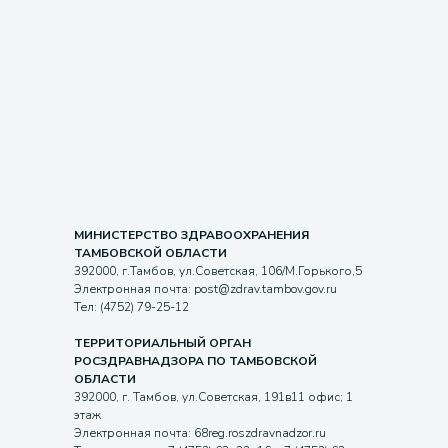
МИНИСТЕРСТВО ЗДРАВООХРАНЕНИЯ
ТАМБОВСКОЙ ОБЛАСТИ
392000, г.Тамбов, ул.Советская, 106/М.Горького,5
Электронная почта: post@zdrav.tambov.gov.ru
Тел: (4752) 79-25-12
ТЕРРИТОРИАЛЬНЫЙ ОРГАН
РОСЗДРАВНАДЗОРА ПО ТАМБОВСКОЙ
ОБЛАСТИ
392000, г. Тамбов, ул.Советская, 191в11 офис; 1
этаж
Электронная почта: 68reg.roszdravnadzor.ru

» **PROBLEM STATEMENT**: Output the text read from the rows above verbatim, line for line, and leave out the pictures.

» **ANSWER AREA**:
МИНИСТЕРСТВО ЗДРАВООХРАНЕНИЯ
ТАМБОВСКОЙ ОБЛАСТИ
392000, г.Тамбов, ул.Советская, 106/М.Горького,5
Электронная почта: post@zdrav.tambov.gov.ru
Тел: (4752) 79-25-12
ТЕРРИТОРИАЛЬНЫЙ ОРГАН
РОСЗДРАВНАДЗОРА ПО ТАМБОВСКОЙ
ОБЛАСТИ
392000, г. Тамбов, ул.Советская, 191в11 офис; 1
этаж
Электронная почта: 68reg.roszdravnadzor.ru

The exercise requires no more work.